Senator Coleman. Let me have Mr. Stana first, and then I
want to follow up on this point.
One, this question of catching up, what is your best
estimate of our capability to catch up?
Mr. Stana. It is going to take years at this rate. I mean,
we are not much further along now in hiring new people than we
were months ago. For that reason, a couple things have to
happen. They are going to have to prioritize which ones to
validate first, and I would start with the importers who are
receiving the greatest benefits. And yet only 7 percent of them
have been validated.
Second, I haven't really studied Steve Flynn's idea about
going to the private sector or going elsewhere to get a bonded
third party with appropriate background checks to do some of
the validations. That approach might hold some promise. I would
need to study it a little bit, but those kinds of auditing
models are available elsewhere in government.

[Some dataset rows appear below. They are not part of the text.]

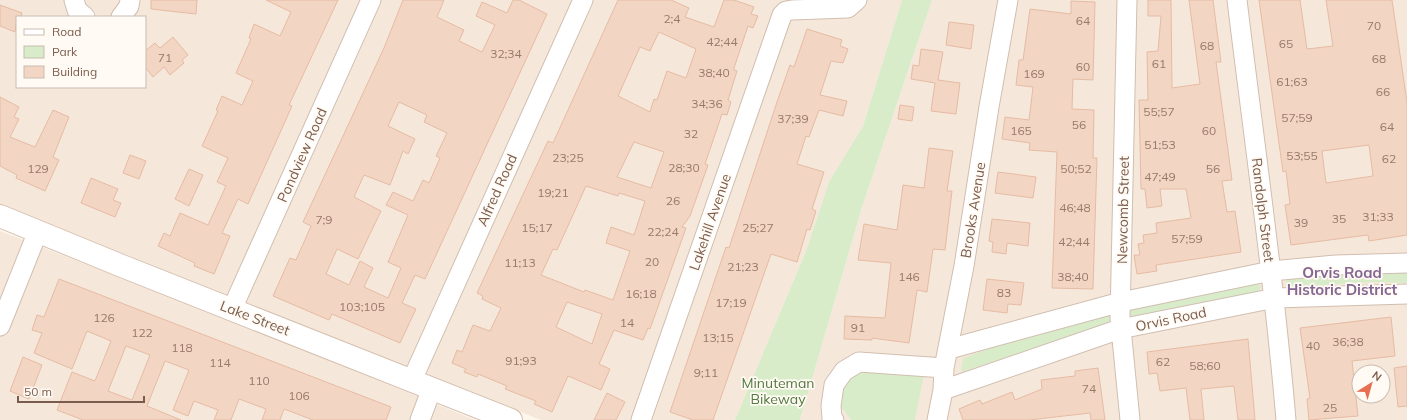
<svg xmlns="http://www.w3.org/2000/svg" width="1407" height="420" font-family="Mulish,sans-serif">
<style>
.residential{fill:#f5e8da;fill-rule:evenodd}
.green{fill:#d8ecc9}
.building{fill:#f3d5c3;stroke:#e6bba3;fill-rule:evenodd}
.lines{fill:none;stroke-linecap:round;stroke-linejoin:round}
.street-casing{stroke:#d1beb0;stroke-width:21}
.secondary-casing{stroke:#d6c0b0;stroke-width:24}
.street{stroke:#fff;stroke-width:19}
.secondary{stroke:#fff;stroke-width:22}
.labels{text-anchor:middle;stroke-width:3.5;stroke-linejoin:round;paint-order:stroke}
.number-label{font-size:12px;fill:#987a6a}
.street-label{font-size:14px;fill:#7a5c4d;stroke:#fffaf3}
.park-label{font-size:14px;fill:#537a41;stroke:#fffaf3}
.neighbourhood-label{font-size:15px;font-weight:bold;fill:#846695;stroke:#fffaf3}
</style>
<rect width="100%" height="100%" fill="#fdf6ec"/>
<path class="residential" d="M 0,0 L 902,0 L 863,126 L 829,183 L 806,251 L 735,420 L 541,420 L 0,205 ZM 17,17 L 145,17 L 145,87 L 17,87 Z
M 932,0 L 1407,0 L 1407,420 L 800,420 L 862,207 ZM 1359,372 L 1383,372 L 1383,396 L 1359,396 Z
M 0,231 L 248,327 L 475,420 L 0,420 Z"/>
<path class="green" d="M 902,0 L 932,0 L 862,207 L 800,420 L 735,420 L 806,251 L 829,182 L 863,126 Z
M 1407,270 L 1407,283 L 1372,282 L 1286,288 L 1286,281 C 1305,270 1381,271 1407,270 Z
M 1257,283 L 1261,287 L 1258,293 L 1130,318 L 1127,312 L 1129,307 Z
M 1110,313 L 1113,319 L 1103,326 L 961,372 L 963,358 L 1025,336 Z
M 925,369 L 915,420 L 851,420 L 840,405 L 839,388 L 852,370 Z"/>
<path class="building" d="M 151,0 L 197,0 L 196,14 L 151,9 Z
M 266,0 L 338,0 L 289,105 L 292,106 L 248,204 L 238,199 L 222,233 L 230,236 L 214,274 L 194,266 L 195,263 L 158,246 L 164,233 L 170,236 L 180,213 L 208,225 L 226,186 L 217,182 L 228,158 L 202,146 L 218,111 L 216,110 L 222,96 L 242,105 L 253,81 L 236,73 L 251,39 L 249,38 L 254,24 L 280,36 L 291,12 Z
M 403,0 L 444,0 L 437,17 L 464,30 L 459,41 L 482,52 L 495,25 L 476,16 L 482,2 L 507,13 L 513,0 L 519,0 L 547,14 L 425,279 L 415,275 L 402,303 L 416,309 L 400,343 L 332,314 L 329,320 L 273,296 L 290,258 L 296,260 L 311,226 L 303,222 L 384,48 ZM 399,102 L 427,115 L 424,122 L 447,133 L 436,156 L 440,158 L 429,183 L 423,180 L 413,201 L 393,192 L 386,205 L 408,215 L 388,262 L 401,268 L 388,298 L 364,287 L 373,268 L 360,261 L 349,285 L 326,274 L 337,249 L 358,259 L 381,211 L 354,197 L 364,175 L 390,185 L 403,151 L 408,154 L 415,139 L 388,126 Z
M 618,0 L 671,0 L 689,8 L 685,17 L 714,27 L 724,0 L 734,0 L 754,7 L 751,14 L 758,16 L 753,28 L 748,26 L 734,68 L 734,70 L 737,71 L 728,100 L 731,102 L 727,115 L 722,114 L 705,164 L 708,165 L 690,216 L 682,227 L 686,228 L 650,329 L 648,328 L 643,340 L 614,330 L 599,364 L 610,369 L 601,390 L 568,376 L 552,412 L 534,404 L 536,401 L 505,389 L 507,386 L 478,374 L 477,377 L 464,372 L 466,369 L 452,363 L 457,350 L 462,352 L 473,325 L 490,331 L 501,308 L 482,299 L 483,296 L 477,293 L 548,141 L 553,143 ZM 659,32 L 696,49 L 686,78 L 667,71 L 657,100 L 654,99 L 650,112 L 618,96 L 640,47 L 650,51 ZM 634,142 L 664,152 L 651,188 L 617,177 ZM 586,186 L 618,196 L 619,193 L 645,201 L 634,235 L 611,227 L 606,243 L 630,251 L 613,300 L 585,290 L 584,292 L 541,275 L 553,249 L 557,250 ZM 567,302 L 602,314 L 592,344 L 556,327 Z
M 1148,0 L 1171,0 L 1172,88 L 1200,84 L 1189,0 L 1213,0 L 1221,62 L 1216,62 L 1232,180 L 1222,181 L 1227,212 L 1235,211 L 1241,252 L 1156,265 L 1157,271 L 1137,274 L 1134,255 L 1140,255 L 1138,244 L 1144,243 L 1143,235 L 1157,233 L 1156,223 L 1191,218 L 1186,189 L 1160,189 L 1162,206 L 1147,208 L 1145,189 L 1141,189 L 1139,100 L 1148,100 L 1147,52 L 1158,51 L 1161,16 L 1148,16 Z
M 1259,0 L 1300,0 L 1307,49 L 1333,46 L 1326,0 L 1392,0 L 1407,102 L 1407,235 L 1369,241 L 1368,235 L 1291,245 L 1285,205 L 1290,204 L 1286,171 L 1283,172 ZM 1369,145 L 1373,176 L 1326,183 L 1322,151 Z
M 1071,1 L 1095,2 L 1093,80 L 1073,79 L 1072,109 L 1094,110 L 1093,158 L 1097,158 L 1093,289 L 1052,288 L 1057,152 L 1029,150 L 1030,143 L 1002,139 L 1005,117 L 1029,120 L 1033,87 L 1016,85 L 1019,60 L 1023,60 L 1030,9 L 1071,14 Z
M 0,5 L 22,13 L 21,17 L 17,17 L 15,32 L 0,26 Z
M 949,22 L 974,25 L 971,49 L 946,45 Z
M 807,29 L 842,40 L 840,46 L 848,49 L 843,63 L 831,61 L 820,95 L 847,101 L 843,116 L 819,110 L 809,137 L 806,136 L 797,164 L 824,172 L 812,209 L 816,211 L 810,230 L 807,229 L 797,262 L 771,254 L 713,420 L 693,420 L 670,412 L 726,247 L 729,248 L 777,102 L 790,65 L 794,67 Z
M 173,37 L 188,55 L 182,60 L 184,63 L 170,75 L 164,67 L 153,77 L 145,67 L 145,51 L 155,43 L 160,48 Z
M 921,49 L 943,52 L 938,80 L 960,83 L 956,114 L 931,111 L 935,83 L 911,79 L 913,65 L 919,66 Z
M 0,97 L 19,107 L 14,117 L 19,119 L 10,137 L 35,147 L 53,110 L 69,117 L 53,157 L 59,160 L 45,191 L 16,178 L 17,175 L 0,166 Z
M 900,105 L 914,107 L 912,121 L 898,119 Z
M 929,148 L 953,151 L 947,191 L 952,191 L 945,250 L 933,249 L 927,292 L 917,290 L 909,343 L 872,338 L 872,340 L 844,339 L 845,316 L 885,318 L 891,263 L 858,260 L 864,224 L 897,230 L 903,185 L 924,188 Z
M 130,155 L 146,161 L 139,179 L 123,173 Z
M 189,169 L 203,175 L 189,206 L 175,199 Z
M 998,172 L 1036,177 L 1033,198 L 995,193 Z
M 91,178 L 118,189 L 113,200 L 121,203 L 115,217 L 81,203 Z
M 992,219 L 1030,223 L 1028,246 L 1007,243 L 1006,254 L 992,252 L 993,242 L 989,241 Z
M 59,279 L 391,407 L 386,420 L 313,420 L 284,409 L 280,420 L 262,420 L 266,409 L 239,399 L 231,420 L 214,420 L 218,410 L 194,401 L 188,416 L 173,410 L 189,370 L 165,361 L 147,406 L 181,420 L 83,420 L 57,410 L 72,372 L 95,381 L 111,341 L 87,331 L 72,369 L 34,353 L 42,333 L 32,330 L 37,315 L 44,317 ZM 126,346 L 150,355 L 132,400 L 108,391 Z
M 987,279 L 1024,283 L 1021,305 L 1008,304 L 1007,313 L 983,310 Z
M 1391,317 L 1395,356 L 1352,361 L 1358,416 L 1309,420 L 1307,399 L 1310,398 L 1300,328 Z
M 1248,339 L 1255,420 L 1238,420 L 1234,386 L 1201,389 L 1204,420 L 1190,420 L 1186,388 L 1160,391 L 1157,373 L 1149,374 L 1147,352 Z
M 23,357 L 42,365 L 29,399 L 10,391 Z
M 1407,366 L 1407,406 L 1398,407 L 1394,368 Z
M 1098,368 L 1105,420 L 1091,420 L 1090,413 L 1029,420 L 963,420 L 959,409 L 980,400 L 982,404 L 1012,392 L 1015,400 L 1042,389 L 1041,380 L 1075,376 L 1075,371 Z
M 607,393 L 625,402 L 616,420 L 594,420 Z"/>
<g class="lines">
<defs>
<path id="street" d="M 74,0 L 77,10 L 85,17
M 1127,0 L 1120,318 L 1130,420
M 1237,0 C 1254,140 1274,280 1286,420
M 121,17 L 129,6 L 130,0
M 232,309 L 371,0
M 0,326 L 38,231
M 949,349 L 1121,302 L 1271,271 L 1336,265 L 1407,263
M 412,380 L 583,0
M 943,390 L 1120,329 L 1275,298 L 1407,294
M 420,420 L 432,388
M 641,420 L 782,15 L 786,11 L 792,10 L 848,8 L 857,0
M 834,420 L 832,418 L 831,406 L 834,385 L 844,371 L 859,362 L 944,368
M 937,420 L 943,390 L 944,368 L 964,266 L 989,107 L 1008,0"/>
<path id="secondary" d="M 0,216 L 122,266 L 511,420"/>
</defs>
<use href="#street" class="street-casing"/>
<use href="#secondary" class="secondary-casing"/>
<use href="#street" class="street"/>
<use href="#secondary" class="secondary"/>
</g>
<g class="labels">
<g class="number-label">
<text x="672" y="23">2;4</text>
<text x="1083" y="25">64</text>
<text x="1374" y="30">70</text>
<text x="722" y="46">42;44</text>
<text x="1286" y="48">65</text>
<text x="1207" y="50">68</text>
<text x="506" y="58">32;34</text>
<text x="165" y="62">71</text>
<text x="1379" y="63">68</text>
<text x="1159" y="68">61</text>
<text x="1083" y="71">60</text>
<text x="714" y="77">38;40</text>
<text x="1034" y="78">169</text>
<text x="1292" y="86">61;63</text>
<text x="1383" y="96">66</text>
<text x="707" y="108">34;36</text>
<text x="1159" y="116">55;57</text>
<text x="1297" y="122">57;59</text>
<text x="793" y="123">37;39</text>
<text x="1079" y="129">56</text>
<text x="1387" y="131">64</text>
<text x="1021" y="135">165</text>
<text x="1209" y="135">60</text>
<text x="691" y="138">32</text>
<text x="1160" y="149">51;53</text>
<text x="1302" y="160">53;55</text>
<text x="568" y="162">23;25</text>
<text x="1389" y="163">62</text>
<text x="684" y="172">28;30</text>
<text x="38" y="173">129</text>
<text x="1076" y="173">50;52</text>
<text x="1213" y="173">56</text>
<text x="1160" y="181">47;49</text>
<text x="553" y="197">19;21</text>
<text x="673" y="205">26</text>
<text x="1075" y="212">46;48</text>
<text x="1378" y="221">31;33</text>
<text x="1339" y="223">35</text>
<text x="324" y="224">7;9</text>
<text x="1301" y="227">39</text>
<text x="537" y="232">15;17</text>
<text x="758" y="232">25;27</text>
<text x="663" y="236">22;24</text>
<text x="1187" y="243">57;59</text>
<text x="1074" y="246">42;44</text>
<text x="652" y="266">20</text>
<text x="520" y="267">11;13</text>
<text x="743" y="271">21;23</text>
<text x="909" y="281">146</text>
<text x="1073" y="281">38;40</text>
<text x="1004" y="297">83</text>
<text x="641" y="298">16;18</text>
<text x="731" y="307">17;19</text>
<text x="362" y="311">103;105</text>
<text x="104" y="322">126</text>
<text x="627" y="327">14</text>
<text x="858" y="332">91</text>
<text x="142" y="337">122</text>
<text x="718" y="342">13;15</text>
<text x="1348" y="346">36;38</text>
<text x="1313" y="350">40</text>
<text x="182" y="352">118</text>
<text x="521" y="365">91;93</text>
<text x="1163" y="366">62</text>
<text x="220" y="367">114</text>
<text x="1205" y="370">58;60</text>
<text x="706" y="377">9;11</text>
<text x="259" y="385">110</text>
<text x="1089" y="393">74</text>
<text x="299" y="400">106</text>
<text x="1330" y="412">25</text>
</g>
<g class="street-label">
<text transform="translate(302 155) rotate(-66)" y="5">Pondview Road</text>
<text transform="translate(497 190) rotate(-66)" y="5">Alfred Road</text>
<text transform="translate(973 210) rotate(-81)" y="5">Brooks Avenue</text>
<text transform="translate(1123 210) rotate(-89)" y="5">Newcomb Street</text>
<text transform="translate(1263 210) rotate(83)" y="5">Randolph Street</text>
<text transform="translate(710 222) rotate(-71)" y="5">Lakehill Avenue</text>
<text transform="translate(255 318) rotate(21)" y="5">Lake Street</text>
<text transform="translate(1171 319) rotate(-12)" y="5">Orvis Road</text>
</g>
<g class="park-label">
<text x="778" y="388">Minuteman<tspan x="778" dy="16">Bikeway</tspan></text>
</g>
<g class="neighbourhood-label">
<text x="1342" y="278">Orvis Road<tspan x="1342" dy="17">Historic District</tspan></text>
</g>
</g>
<rect x="16" y="16" width="130" height="72" fill="#fffaf3" stroke="#cabbb1"/>
<rect x="24" y="29" width="20" height="6" fill="#ffffff" stroke="#cabbb1"/>
<text x="52" y="36" font-size="12" fill="#7a5c4d">Road</text>
<rect x="24" y="46" width="20" height="12" fill="#d8ecc9" stroke="#cabbb1"/>
<text x="52" y="56" font-size="12" fill="#7a5c4d">Park</text>
<rect x="24" y="66" width="20" height="12" fill="#f3d5c3" stroke="#cabbb1"/>
<text x="52" y="76" font-size="12" fill="#7a5c4d">Building</text>
<g transform="translate(1371 384) rotate(37)"><circle r="19" fill="#fffaf3" stroke="#cabbb1"/>
<path d="M0-3L7 15L0 10L-7 15Z" fill="#e76f51"/>
<text y="-6" font-size="11" font-weight="bold" text-anchor="middle" fill="#7a5c4d">N</text>
</g>
<path d="M18 396v6h126v-6" fill="none" stroke="#7a5c4d" stroke-width="2"/>
<text x="24" y="396" font-size="12" fill="#7a5c4d" stroke="#fffaf3" stroke-width="3" paint-order="stroke">50 m</text>
</svg>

But I am not comfortable in saying that a cargo container
can move from a high-risk designation to a low-risk designation
simply because the importer filled out the paperwork correctly
and we don't have any noncompliance history in our data files.
I don't know if that is enough in this day and age.

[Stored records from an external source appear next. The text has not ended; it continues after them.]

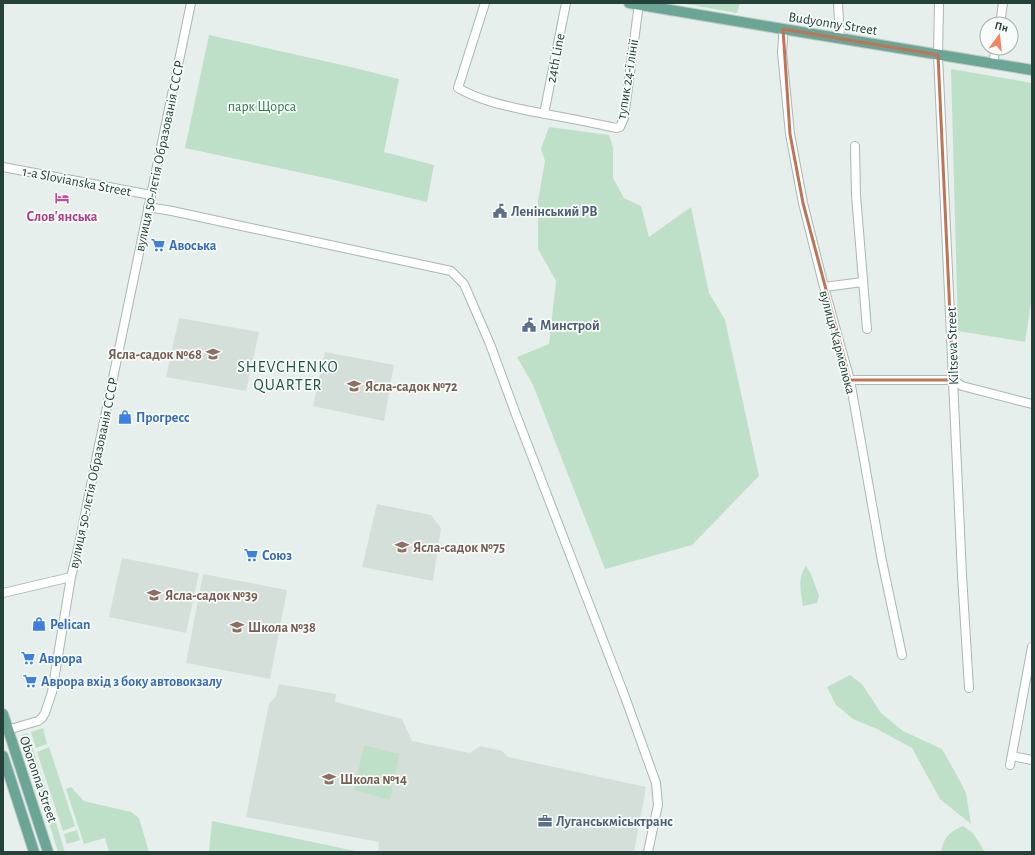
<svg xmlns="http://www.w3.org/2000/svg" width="1035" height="855" font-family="'Alegreya Sans',sans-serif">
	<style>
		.built { fill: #d4dfda }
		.green { fill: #bfe0c8 }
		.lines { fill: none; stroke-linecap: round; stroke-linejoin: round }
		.minor-casing { stroke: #a8b8b2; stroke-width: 10 }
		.major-casing { stroke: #c2cac8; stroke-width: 12 }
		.minor { stroke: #fff; stroke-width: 8 }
		.major { stroke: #6aa596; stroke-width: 10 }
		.marked { fill: none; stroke: #c07456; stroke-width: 3; stroke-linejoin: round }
		.labels { text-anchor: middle; stroke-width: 3.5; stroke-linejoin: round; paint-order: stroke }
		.street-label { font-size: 14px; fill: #24423a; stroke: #f7fbf9 }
		.park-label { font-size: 14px; fill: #2d7a4b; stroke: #f7fbf9 }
		.service-label { font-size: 14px; font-weight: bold; fill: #4e5e75; stroke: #f7fbf9; text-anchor: start }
		.hotel-label { font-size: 14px; font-weight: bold; fill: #b23c85; stroke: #f7fbf9 }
		.shop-label { font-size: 14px; font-weight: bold; fill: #366cbe; stroke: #f7fbf9; text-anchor: start }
		.education-label { font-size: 14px; font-weight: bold; fill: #785e54; stroke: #f7fbf9; text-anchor: start }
		.quarter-label { font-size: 16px; letter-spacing: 1px; fill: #1f5548; stroke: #f7fbf9 }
	</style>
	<rect width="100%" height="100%" fill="#e6efeb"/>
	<path class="built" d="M179 318 259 332 246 391 166 377Z
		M325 352 394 365 384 421 313 406Z
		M377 504 431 515 441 528 433 581 362 567Z
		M122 558 199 573 186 633 109 617Z
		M203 574 287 590 270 679 186 663Z
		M279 684 336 694 335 702 402 719 412 741 470 753 480 746 502 751 508 757 646 787 634 852H378L379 842 246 817 269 704 276 696Z"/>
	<path class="green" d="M681 3H740L737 13Z
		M209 35 351 67 399 79 384 152 434 165 427 202 330 179 185 148Z
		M951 69 1032 83V296L1025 342 958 331Z
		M549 127 609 135 613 147V178L624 198 641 206 649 237 691 207 709 293 725 320 759 476 692 545 605 569 533 385 517 357 549 344 556 281 538 249V201L545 161 541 149Z
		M806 566 811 574 819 596 817 603 803 606C801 593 797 578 806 566Z
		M850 675 862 684 881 713 903 731 942 749 960 781 966 793 971 824 940 799 912 748 877 729 853 719 836 705 827 687Z
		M43 728 47 744 36 748 31 732Z
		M28 733 65 852H58L22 735Z
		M364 745 399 754 390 800 354 790Z
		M49 747 75 826 63 831 37 752Z
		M71 787 84 801 131 812 139 818 149 852H109L105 838 84 844 66 789Z
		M212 821 360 852H361H209Z
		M963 826 973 833 985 852H941C944 837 949 832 963 826Z
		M77 830 80 840 67 844 64 834Z"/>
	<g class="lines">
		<defs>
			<path id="minor" d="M485 3 458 88C479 100 502 105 525 110 555 116 586 121 616 128L620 127 624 118 639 3
				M838 3 840 39
				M939 3 938 55 962 575 969 688
				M1000 24 1003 3
				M783 29V39L782 52 790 134 803 203 824 287 850 380 882 561 902 655
				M993 63 996 48
				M544 114 566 3
				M855 146 856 195 867 329
				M3 167 151 195
				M148 207 172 211 451 271 464 284 490 344 515 412 625 697 656 783 658 805 656 814 648 852
				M824 287 863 282
				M850 380H953L962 386 1032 404
				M3 593 71 577
				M7 730 38 721 42 718 45 713 52 692 71 577 79 545 97 455 191 3
				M1012 756 1032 760
				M1010 765 1032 647"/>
			<path id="major" d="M629 3 783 29 1032 70
				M3 714 48 852
				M3 756 34 852"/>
		</defs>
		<use href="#minor" class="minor-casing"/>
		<use href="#major" class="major-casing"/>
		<use href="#minor" class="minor"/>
		<use href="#major" class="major"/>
	</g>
	<path class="marked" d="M783 29 938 55 953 380H850L803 203 790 134Z"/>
	<defs>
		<symbol id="hotel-bare" viewBox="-9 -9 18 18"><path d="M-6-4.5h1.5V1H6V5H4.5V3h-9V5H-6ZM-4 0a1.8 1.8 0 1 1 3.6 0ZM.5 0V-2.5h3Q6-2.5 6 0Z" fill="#d1479c" stroke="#f7fbf9" stroke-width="2.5" paint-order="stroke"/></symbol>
		<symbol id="civic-bare" viewBox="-9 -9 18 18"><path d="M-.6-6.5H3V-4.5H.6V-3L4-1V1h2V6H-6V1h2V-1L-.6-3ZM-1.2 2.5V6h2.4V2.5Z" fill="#5c6f8a" stroke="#f7fbf9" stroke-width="2.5" paint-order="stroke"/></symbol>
		<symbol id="supermarket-bare" viewBox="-9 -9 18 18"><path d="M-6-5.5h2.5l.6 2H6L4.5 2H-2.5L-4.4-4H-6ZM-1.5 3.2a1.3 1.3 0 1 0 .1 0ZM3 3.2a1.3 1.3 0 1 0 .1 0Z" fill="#3f7fe0" stroke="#f7fbf9" stroke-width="2.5" paint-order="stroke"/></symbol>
		<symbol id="school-bare" viewBox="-9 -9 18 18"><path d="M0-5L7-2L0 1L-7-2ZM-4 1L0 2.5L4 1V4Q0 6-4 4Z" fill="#8d6e63" stroke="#f7fbf9" stroke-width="2.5" paint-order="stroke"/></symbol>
		<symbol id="shop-bare" viewBox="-9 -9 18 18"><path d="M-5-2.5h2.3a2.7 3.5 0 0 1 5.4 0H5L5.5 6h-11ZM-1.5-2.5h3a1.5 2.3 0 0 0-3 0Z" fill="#3f7fe0" stroke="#f7fbf9" stroke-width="2.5" paint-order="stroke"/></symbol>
		<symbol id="office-bare" viewBox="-9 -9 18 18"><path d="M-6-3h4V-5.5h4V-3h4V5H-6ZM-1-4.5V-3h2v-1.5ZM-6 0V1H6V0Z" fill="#5c6f8a" stroke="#f7fbf9" stroke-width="2.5" paint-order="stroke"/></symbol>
	</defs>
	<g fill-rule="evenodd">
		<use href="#hotel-bare" x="52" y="188" width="20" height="20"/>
		<use href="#civic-bare" x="490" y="201" width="20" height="20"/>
		<use href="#supermarket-bare" x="148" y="235" width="20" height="20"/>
		<use href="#civic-bare" x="519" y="315" width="20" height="20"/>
		<use href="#school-bare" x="203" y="344" width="20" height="20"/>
		<use href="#school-bare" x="344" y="376" width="20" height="20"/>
		<use href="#shop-bare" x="115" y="407" width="20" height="20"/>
		<use href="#school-bare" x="392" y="537" width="20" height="20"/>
		<use href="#supermarket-bare" x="241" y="545" width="20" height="20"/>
		<use href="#school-bare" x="144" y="585" width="20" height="20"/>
		<use href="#shop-bare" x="29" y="614" width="20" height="20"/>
		<use href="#school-bare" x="227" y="617" width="20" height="20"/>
		<use href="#supermarket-bare" x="18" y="648" width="20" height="20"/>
		<use href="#supermarket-bare" x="20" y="671" width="20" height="20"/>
		<use href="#school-bare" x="319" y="769" width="20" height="20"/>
		<use href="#office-bare" x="535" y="811" width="20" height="20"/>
	</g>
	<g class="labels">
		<g class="street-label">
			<text transform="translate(833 23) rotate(9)" y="5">Budyonny Street</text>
			<text transform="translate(555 58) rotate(-79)" y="5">24th Line</text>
			<text transform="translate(627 79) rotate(-81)" y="5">тупик 24-ї лінії</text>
			<text transform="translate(159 156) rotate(-78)" y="5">вулиця 50-лєтія Образованія СССР</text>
			<text transform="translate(77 181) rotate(11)" y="5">1-a Slovianska Street</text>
			<text transform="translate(838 342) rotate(75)" y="5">вулиця Кармелюка</text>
			<text transform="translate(952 346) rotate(-92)" y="5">Kiltseva Street</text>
			<text transform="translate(93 473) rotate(-78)" y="5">вулиця 50-лєтія Образованія СССР</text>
			<text transform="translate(39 779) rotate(71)" y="5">Oboronna Street</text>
		</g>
		<g class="park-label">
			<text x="262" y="111">парк Щорса</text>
		</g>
		<g class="service-label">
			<text x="511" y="216">Ленінський РВ</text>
			<text x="540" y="330">Минстрой</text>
			<text x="556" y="826">Луганськміськтранс</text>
		</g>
		<g class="hotel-label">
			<text x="62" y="221">Слов'янська</text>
		</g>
		<g class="shop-label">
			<text x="169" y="250">Авоська</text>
			<text x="136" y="422">Прогресс</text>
			<text x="262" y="560">Союз</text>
			<text x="50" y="629">Pelican</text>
			<text x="39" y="663">Аврора</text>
			<text x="41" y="686">Аврора вхід з боку автовокзалу</text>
		</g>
		<g class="education-label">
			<text x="202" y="359" text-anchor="end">Ясла-садок №68</text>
			<text x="365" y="391">Ясла-садок №72</text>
			<text x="413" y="552">Ясла-садок №75</text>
			<text x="165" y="600">Ясла-садок №39</text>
			<text x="248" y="632">Школа №38</text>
			<text x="340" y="784">Школа №14</text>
		</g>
		<g class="quarter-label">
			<text x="288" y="372">SHEVCHENKO<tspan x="288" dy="18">QUARTER</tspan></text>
		</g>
	</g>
	<rect width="1035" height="855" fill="none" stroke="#24423a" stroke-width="8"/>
	<g transform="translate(999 36) rotate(15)"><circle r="19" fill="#f7fbf9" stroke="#a3b1ad"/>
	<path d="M0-3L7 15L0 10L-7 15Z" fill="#f4845f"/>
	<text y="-6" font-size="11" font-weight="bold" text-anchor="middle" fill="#24423a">Пн</text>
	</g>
</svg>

Senator Coleman. Commander Flynn.
Commander Flynn. I would agree with that. I just would
point to the Port State Control Regime that the Coast Guard
uses. The way you close the gap is you bring third parties who
have expertise in the supply chains, which Customs has very
little of. That is not a skill set that is a result of being a
Customs official. They are trying to build it now. Instead of
hiring a lot of new government employees on this front, you
build that set for oversight purposes, but you go out to the
marketplace and you say to the importers, as a part of being C-
TPAT, you have to have a third-party player who has verified
your compliance.
Port State Control works this way. If you are an oil tanker
coming into the U.S. waters, you have to have on file with the
Coast Guard a certificate of financial responsibility,
insurance, that you have come in. In order to get the
insurance, you have to have a Classification Society go on
board and confirm that you live up to the international safety
standards. Then the Coast Guard spot checks when the ship comes
in to say, are you living up to--have you, based on its
expertise--was that inspection done with due diligence? If it
was not, the ship is held up. But every other ship that used
that classifier is also held up. That creates the incentive for
everybody to go to the top-shelf certifier.
So there are ways in which the market can be used for
expertise and to validate. Now, clearly when it is a security
validation or a safety one, you need some liability protection,
and that is why there will have to be a robust oversight
process for this, as well.
But the only way to close the gap, I would argue, would be
to take this third-party model. Otherwise, it will be years and
years and as far as we can go.
Senator Coleman. And Mr. Stana, on behalf of the requestors
of your work, Chairman Collins, Senator Lieberman, myself, and
Senator Levin, I would ask you, and we will put this in
writing, but continue to follow up on this. I think this is
very important work, and I think we have made a lot of
progress.
And again, from the beginning, I have mentioned that we
need to applaud the efforts that have been taken. These are
steps in the right direction. My concern, though, is that there
are still significant vulnerabilities, and even in regard to
issues like validation and certification, I am not sure that we
are speaking the same language here. I think we have to be
speaking the same language so that we can have some consistent
levels of confidence that we are catching the problem before it
ultimately is a huge disaster.
I also noticed that Gene Aloise, the Director at GAO, who
led the team that produced the Megaports report is here and I
want to thank Gene for his efforts, and again, your entire
team.
I am going to keep the record open for 2 weeks. There is
additional information that we want. I want to thank everybody
for their testimony. This has been a very productive and very
informative hearing.
With that, this hearing is adjourned.